### What to produce:
All entries are to be copied exactly, with pictures removed.

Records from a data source
= Beginning of Section =

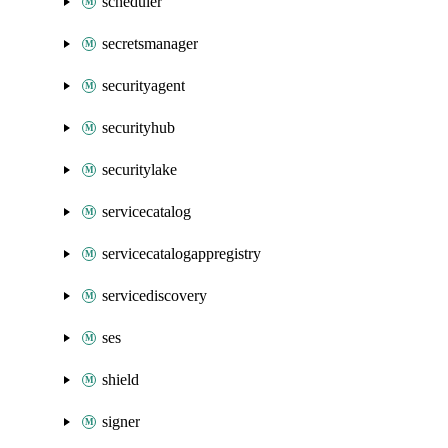
scheduler
secretsmanager
securityagent
securityhub
securitylake
servicecatalog
servicecatalogappregistry
servicediscovery
ses
shield
signer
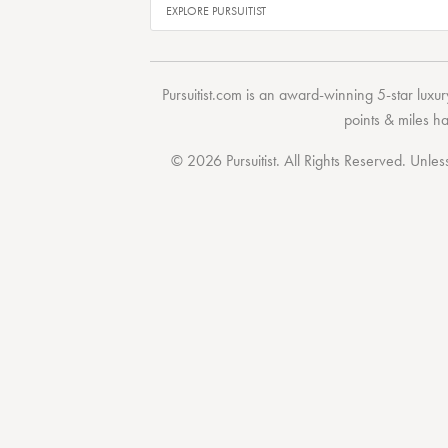
Pursuitist.com
is an award-winning 5-star luxury
points & miles h
© 2026 Pursuitist. All Rights Reserved.
Unless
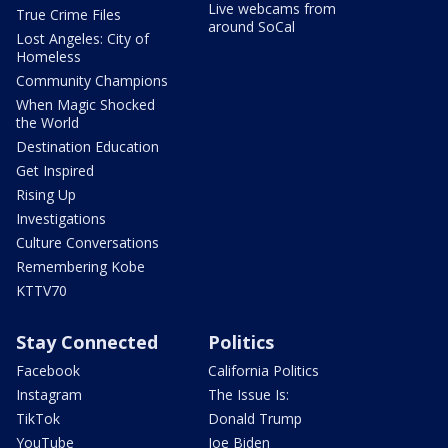
Live webcams from
True Crime Files
around SoCal
Lost Angeles: City of
Homeless
Community Champions
When Magic Shocked
the World
Destination Education
Get Inspired
Rising Up
Investigations
Culture Conversations
Remembering Kobe
KTTV70
Stay Connected
Politics
Facebook
California Politics
Instagram
The Issue Is:
TikTok
Donald Trump
YouTube
Joe Biden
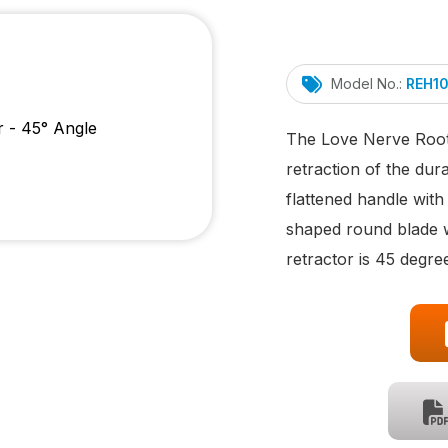
Model No.:
REH1
The Love Nerve Root 
retraction of the dur
flattened handle wit
shaped round blade wi
retractor is 45 degre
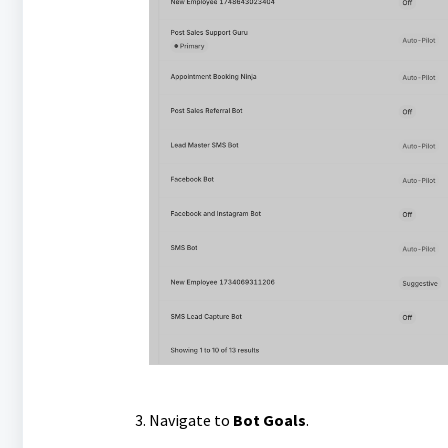
Navigate to
Bot Goals
.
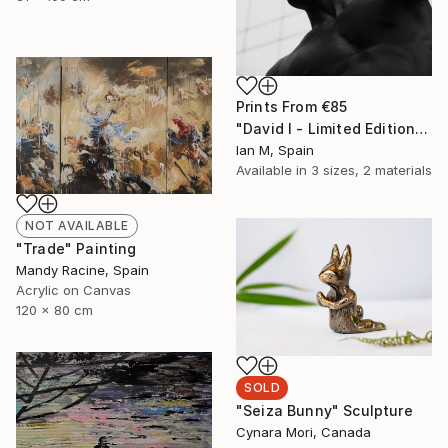
Prints From
€85
"David I - Limited Edition of 3" Photograph
Ian M, Spain
Available in
3 sizes, 2 materials
NOT AVAILABLE
"Trade" Painting
Mandy Racine, Spain
Acrylic on Canvas
120 x 80 cm
SOLD
"Seiza Bunny" Sculpture
Cynara Mori, Canada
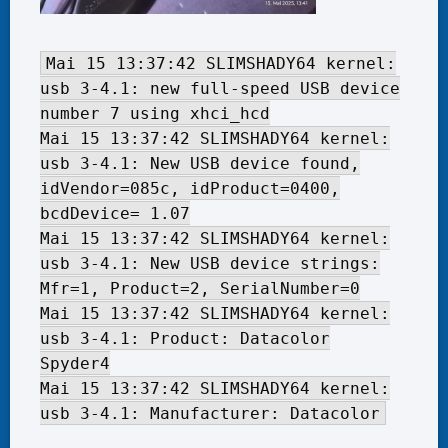
Mai 15 13:37:42 SLIMSHADY64 kernel:
usb 3-4.1: new full-speed USB device
number 7 using xhci_hcd
Mai 15 13:37:42 SLIMSHADY64 kernel:
usb 3-4.1: New USB device found,
idVendor=085c, idProduct=0400,
bcdDevice= 1.07
Mai 15 13:37:42 SLIMSHADY64 kernel:
usb 3-4.1: New USB device strings:
Mfr=1, Product=2, SerialNumber=0
Mai 15 13:37:42 SLIMSHADY64 kernel:
usb 3-4.1: Product: Datacolor
Spyder4
Mai 15 13:37:42 SLIMSHADY64 kernel:
usb 3-4.1: Manufacturer: Datacolor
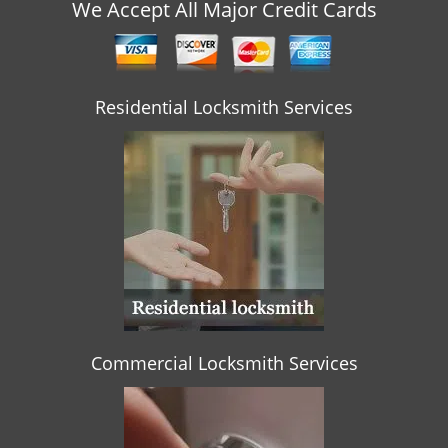
v
We Accept All Major Credit Cards
i
g
a
t
Residential Locksmith Services
i
o
n
Commercial Locksmith Services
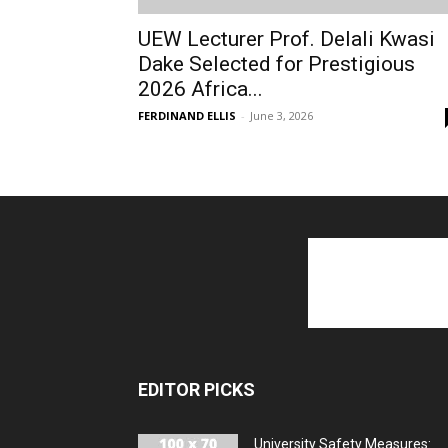
UEW Lecturer Prof. Delali Kwasi
Dake Selected for Prestigious
2026 Africa...
FERDINAND ELLIS
-
June 3, 2026
EDITOR PICKS
University Safety Measures:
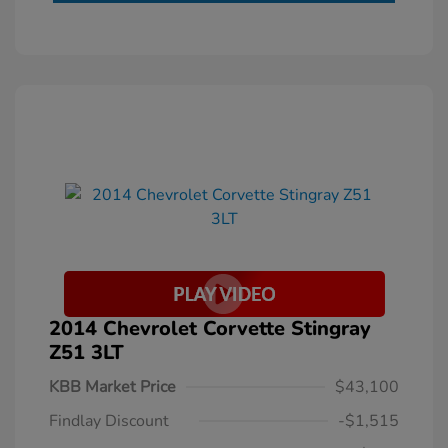
2014 Chevrolet Corvette Stingray
Z51 3LT
KBB Market Price
$43,100
Findlay Discount
-$1,515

= End of Section =

### Reply to the exercise:
scheduler
secretsmanager
securityagent
securityhub
securitylake
servicecatalog
servicecatalogappregistry
servicediscovery
ses
shield
signer
Pursuitist.com
is an award-winning 5-star luxury
points & miles h
© 2026 Pursuitist. All Rights Reserved.
Unless
Live webcams from
True Crime Files
around SoCal
Lost Angeles: City of
Homeless
Community Champions
When Magic Shocked
the World
Destination Education
Get Inspired
Rising Up
Investigations
Culture Conversations
Remembering Kobe
KTTV70
Stay Connected
Politics
Facebook
California Politics
Instagram
The Issue Is:
TikTok
Donald Trump
YouTube
Joe Biden
Model No.:
REH1
The Love Nerve Root 
retraction of the dur
flattened handle wit
shaped round blade wi
retractor is 45 degre
Navigate to
Bot Goals
.
Prints From
€85
"David I - Limited Edition of 3" Photograph
Ian M, Spain
Available in
3 sizes, 2 materials
NOT AVAILABLE
"Trade" Painting
Mandy Racine, Spain
Acrylic on Canvas
120 x 80 cm
SOLD
"Seiza Bunny" Sculpture
Cynara Mori, Canada
Mai 15 13:37:42 SLIMSHADY64 kernel:
usb 3-4.1: new full-speed USB device
number 7 using xhci_hcd
Mai 15 13:37:42 SLIMSHADY64 kernel:
usb 3-4.1: New USB device found,
idVendor=085c, idProduct=0400,
bcdDevice= 1.07
Mai 15 13:37:42 SLIMSHADY64 kernel:
usb 3-4.1: New USB device strings:
Mfr=1, Product=2, SerialNumber=0
Mai 15 13:37:42 SLIMSHADY64 kernel:
usb 3-4.1: Product: Datacolor
Spyder4
Mai 15 13:37:42 SLIMSHADY64 kernel:
usb 3-4.1: Manufacturer: Datacolor
v
We Accept All Major Credit Cards
i
g
a
t
Residential Locksmith Services
i
o
n
Commercial Locksmith Services
UEW Lecturer Prof. Delali Kwasi
Dake Selected for Prestigious
2026 Africa...
FERDINAND ELLIS
-
June 3, 2026
EDITOR PICKS
University Safety Measures:
2014 Chevrolet Corvette Stingray
Z51 3LT
KBB Market Price
$43,100
Findlay Discount
-$1,515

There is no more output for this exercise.